Saved data entries

════════════════════

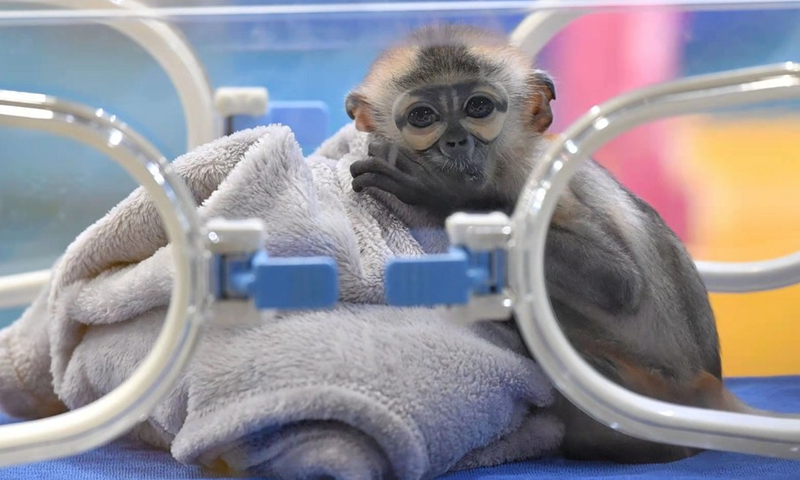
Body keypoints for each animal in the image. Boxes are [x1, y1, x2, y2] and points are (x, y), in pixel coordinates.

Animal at [346, 25, 788, 464]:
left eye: (478, 107)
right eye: (423, 116)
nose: (455, 141)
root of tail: (713, 392)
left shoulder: (531, 174)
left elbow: (619, 282)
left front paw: (443, 190)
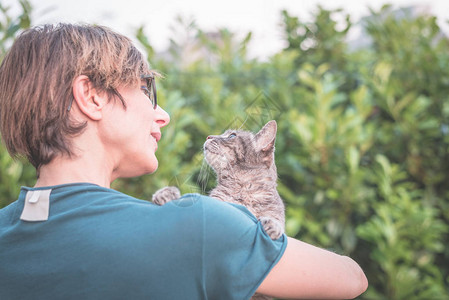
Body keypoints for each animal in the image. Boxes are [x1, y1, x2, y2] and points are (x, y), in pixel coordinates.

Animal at [150, 120, 284, 300]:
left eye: (232, 135)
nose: (208, 136)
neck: (242, 189)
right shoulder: (216, 202)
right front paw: (166, 194)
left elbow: (277, 219)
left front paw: (272, 225)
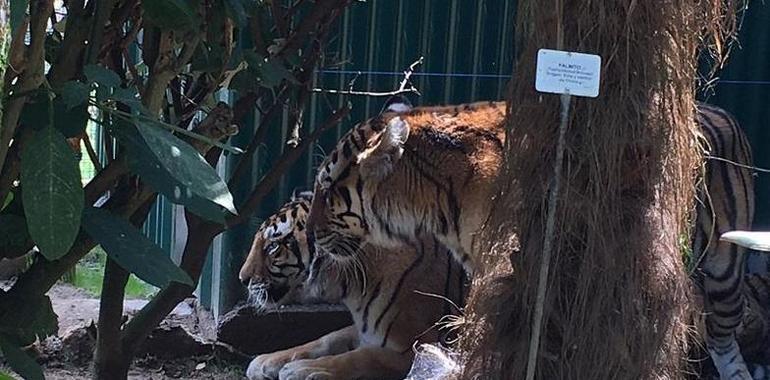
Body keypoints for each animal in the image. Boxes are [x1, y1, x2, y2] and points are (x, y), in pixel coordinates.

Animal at [236, 191, 462, 380]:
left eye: (273, 246)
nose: (242, 279)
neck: (353, 287)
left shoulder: (418, 347)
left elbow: (362, 357)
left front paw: (303, 369)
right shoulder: (366, 329)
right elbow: (327, 338)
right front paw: (267, 360)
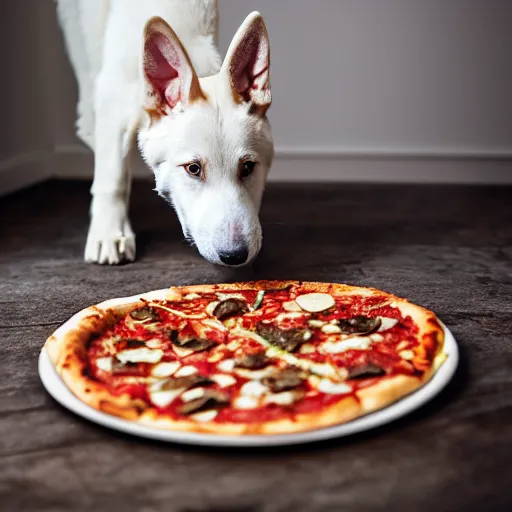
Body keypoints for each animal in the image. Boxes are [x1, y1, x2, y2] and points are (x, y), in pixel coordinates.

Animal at [54, 1, 274, 268]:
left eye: (248, 167)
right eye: (193, 169)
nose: (235, 256)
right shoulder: (113, 99)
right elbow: (114, 177)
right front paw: (109, 233)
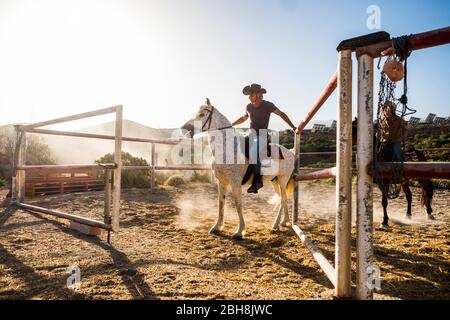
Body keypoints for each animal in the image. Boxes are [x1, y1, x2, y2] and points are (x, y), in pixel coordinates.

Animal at [181, 99, 298, 239]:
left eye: (202, 115)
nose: (184, 128)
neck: (228, 148)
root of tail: (290, 152)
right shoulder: (222, 182)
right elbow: (221, 203)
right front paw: (217, 227)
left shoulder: (235, 182)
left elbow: (238, 204)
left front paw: (239, 231)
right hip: (275, 182)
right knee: (282, 199)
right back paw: (284, 221)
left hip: (282, 180)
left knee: (283, 199)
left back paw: (275, 224)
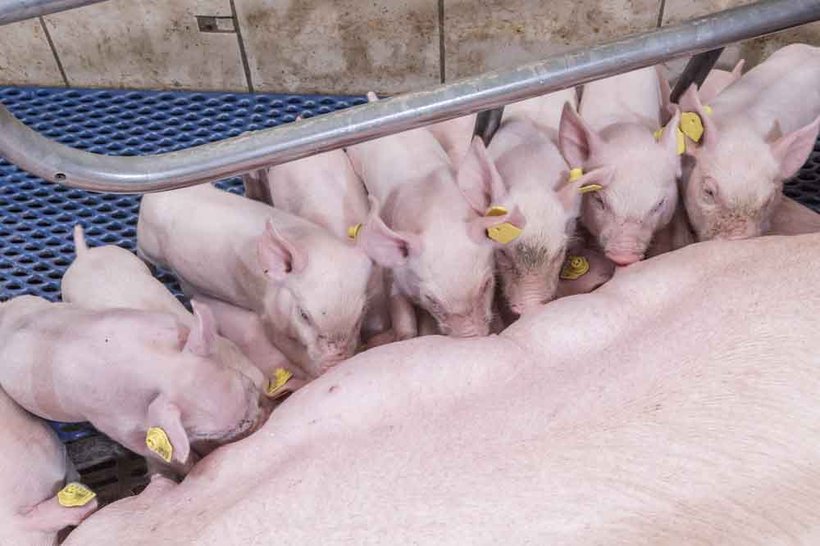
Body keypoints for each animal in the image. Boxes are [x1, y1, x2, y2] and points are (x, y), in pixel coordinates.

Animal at [0, 296, 261, 469]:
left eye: (245, 382)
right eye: (208, 432)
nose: (257, 420)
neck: (159, 368)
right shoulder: (113, 423)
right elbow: (149, 450)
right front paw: (192, 465)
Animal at [138, 184, 373, 378]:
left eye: (361, 312)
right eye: (304, 314)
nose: (338, 359)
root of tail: (153, 196)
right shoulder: (267, 314)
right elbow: (284, 345)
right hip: (148, 243)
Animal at [348, 95, 522, 338]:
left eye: (486, 285)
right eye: (433, 300)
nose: (472, 338)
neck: (437, 214)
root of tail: (373, 102)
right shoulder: (393, 274)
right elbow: (402, 316)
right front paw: (407, 336)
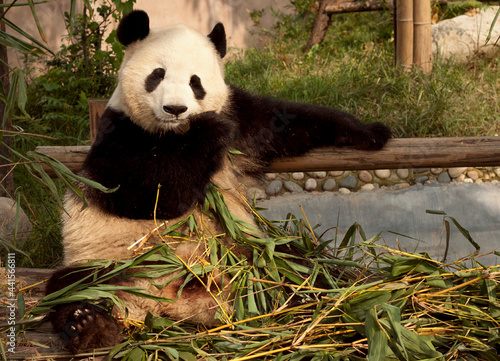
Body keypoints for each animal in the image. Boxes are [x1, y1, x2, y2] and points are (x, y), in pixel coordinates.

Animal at [46, 9, 390, 352]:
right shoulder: (118, 136)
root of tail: (167, 302)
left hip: (247, 252)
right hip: (110, 262)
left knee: (297, 268)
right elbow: (148, 194)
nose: (175, 109)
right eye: (157, 75)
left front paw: (372, 132)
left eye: (195, 82)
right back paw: (91, 327)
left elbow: (289, 120)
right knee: (72, 287)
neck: (174, 135)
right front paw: (207, 131)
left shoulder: (240, 120)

════════════════════

What is expected:
Your job is to return all lines above that hold the word "knee".

Exercise solution:
right knee: (282, 199)
left knee: (283, 199)
left knee: (297, 268)
right knee: (72, 287)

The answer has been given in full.